Membaca merupakan sebuah aktivitas kebahasaan yang melibatkan mata dan pikiran. Mungkin beberapa orang juga melibatkan mulut, hati, bahkan indra peraba. Namun, yang pokok tetap dua.
Ketika mata melihat kumpulan kata, (seharusnya) pikiran menerjemahkan apa maksud dari tulisan tersebut. Namun, kebanyakan dari kita hanya menyerapnya lewat indra penglihatan tanpa dicerna oleh pikiran.
Ada sebuah laporan menarik dari UNESCO yang menyebutkan bahwa Indonesia menempati urutan kedua dari bawah soal literasi dunia. Minat baca masyarakat Indonesia hanya 0,001%. Artinya, dari 1.000 orang Indonesia, hanya 1 orang yang rajin membaca.
Lebih ironisnya lagi, sebuah riset pada tahun 2017 mengungkapkan bahwa Indonesia menduduki peringkat ke-7 sebagai pengguna internet yang paling mudah “terhasut” oleh berita bohong. Jika dikaji, tingkatannya bisa mencapai 65%.

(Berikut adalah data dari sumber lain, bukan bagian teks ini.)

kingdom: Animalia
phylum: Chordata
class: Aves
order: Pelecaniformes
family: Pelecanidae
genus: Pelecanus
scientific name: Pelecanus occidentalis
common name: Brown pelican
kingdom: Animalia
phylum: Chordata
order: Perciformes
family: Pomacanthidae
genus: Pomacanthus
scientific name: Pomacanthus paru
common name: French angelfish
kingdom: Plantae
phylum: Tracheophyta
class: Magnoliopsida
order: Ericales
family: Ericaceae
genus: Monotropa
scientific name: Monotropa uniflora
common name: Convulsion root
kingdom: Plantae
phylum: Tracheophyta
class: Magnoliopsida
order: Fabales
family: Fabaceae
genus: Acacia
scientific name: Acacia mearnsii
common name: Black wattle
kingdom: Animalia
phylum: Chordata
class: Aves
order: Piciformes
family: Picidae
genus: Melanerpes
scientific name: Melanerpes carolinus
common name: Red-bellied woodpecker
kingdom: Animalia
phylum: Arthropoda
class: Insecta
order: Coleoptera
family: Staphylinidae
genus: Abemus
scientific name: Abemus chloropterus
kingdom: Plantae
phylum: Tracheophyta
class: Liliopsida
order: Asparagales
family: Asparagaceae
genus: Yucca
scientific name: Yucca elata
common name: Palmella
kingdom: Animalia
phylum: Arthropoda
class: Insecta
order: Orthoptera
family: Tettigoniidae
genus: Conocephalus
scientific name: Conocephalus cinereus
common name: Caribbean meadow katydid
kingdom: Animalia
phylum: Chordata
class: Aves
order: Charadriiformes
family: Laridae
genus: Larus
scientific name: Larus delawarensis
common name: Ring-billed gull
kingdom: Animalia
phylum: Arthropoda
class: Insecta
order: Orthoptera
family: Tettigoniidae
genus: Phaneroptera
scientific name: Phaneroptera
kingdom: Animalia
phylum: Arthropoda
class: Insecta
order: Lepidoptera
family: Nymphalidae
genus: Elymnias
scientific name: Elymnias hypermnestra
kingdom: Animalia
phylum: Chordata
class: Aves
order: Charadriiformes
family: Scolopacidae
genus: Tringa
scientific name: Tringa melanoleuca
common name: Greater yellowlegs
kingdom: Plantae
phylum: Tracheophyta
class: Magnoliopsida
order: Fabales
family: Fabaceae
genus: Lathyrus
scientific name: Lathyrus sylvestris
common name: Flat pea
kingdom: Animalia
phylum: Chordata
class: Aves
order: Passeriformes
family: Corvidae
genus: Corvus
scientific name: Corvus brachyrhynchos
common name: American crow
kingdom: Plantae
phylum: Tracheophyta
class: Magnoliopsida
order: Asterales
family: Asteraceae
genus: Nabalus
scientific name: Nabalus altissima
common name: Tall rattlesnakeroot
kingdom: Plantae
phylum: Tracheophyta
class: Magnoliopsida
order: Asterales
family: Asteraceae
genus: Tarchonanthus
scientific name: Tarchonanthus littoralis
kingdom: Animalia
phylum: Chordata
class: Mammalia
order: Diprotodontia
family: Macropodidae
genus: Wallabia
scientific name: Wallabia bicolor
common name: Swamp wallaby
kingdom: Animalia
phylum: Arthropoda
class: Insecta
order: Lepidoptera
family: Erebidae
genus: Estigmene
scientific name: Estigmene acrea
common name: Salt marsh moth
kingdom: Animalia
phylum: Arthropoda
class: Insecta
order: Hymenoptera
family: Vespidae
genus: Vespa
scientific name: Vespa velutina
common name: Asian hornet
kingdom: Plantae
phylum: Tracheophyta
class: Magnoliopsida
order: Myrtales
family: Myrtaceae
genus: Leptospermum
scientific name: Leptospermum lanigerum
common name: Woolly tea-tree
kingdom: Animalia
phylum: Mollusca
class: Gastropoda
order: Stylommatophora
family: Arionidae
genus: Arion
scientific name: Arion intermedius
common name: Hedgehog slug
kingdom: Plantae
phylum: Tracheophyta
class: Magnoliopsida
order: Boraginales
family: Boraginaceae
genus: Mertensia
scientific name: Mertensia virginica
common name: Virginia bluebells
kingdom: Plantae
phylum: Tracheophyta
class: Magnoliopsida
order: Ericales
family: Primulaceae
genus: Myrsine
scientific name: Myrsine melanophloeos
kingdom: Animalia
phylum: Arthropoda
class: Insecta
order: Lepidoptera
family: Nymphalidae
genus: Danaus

Menurut saya, ada dua kemungkinan yang menjadi faktor dari kemirisan tersebut.
Pertama, masyarakat kita memang jarang membaca sehingga hanya percaya pada apa yang menjadi tajuk. Kedua, masyarakat kita cukup rajin membaca, tapi bersikap dogmatis.
Apa pun penyebabnya, tragedi ini jelas mengerikan. Di era kemudahan informasi seperti sekarang ini justru menjadi sebuah labirin raksasa dari jebakan disinformasi. Dan jika kemampuan membaca kita masih rendah... duh.
Melampaui membaca
Seorang adik kelas datang dan berkata dengan antusias, “Saya telah membaca 4 buku minggu ini, tapi saya yakin, Kakak telah jauh melampaui itu.”
“Belum satu pun,” jawab saya. “Saya belum menyelesaikan satu buku pun.”
Ada perbedaan besar antara mengetahui sesuatu pada tingkat intelektual dan menginternalisasinya pada tingkat emosional. Yang satu murni teoritis, yang lainnya bersifat praktis. Yang satu mekanis, yang lainnya naluriah.
Yang satu hanya ada di kepala Anda, yang lainnya juga ada di hati Anda.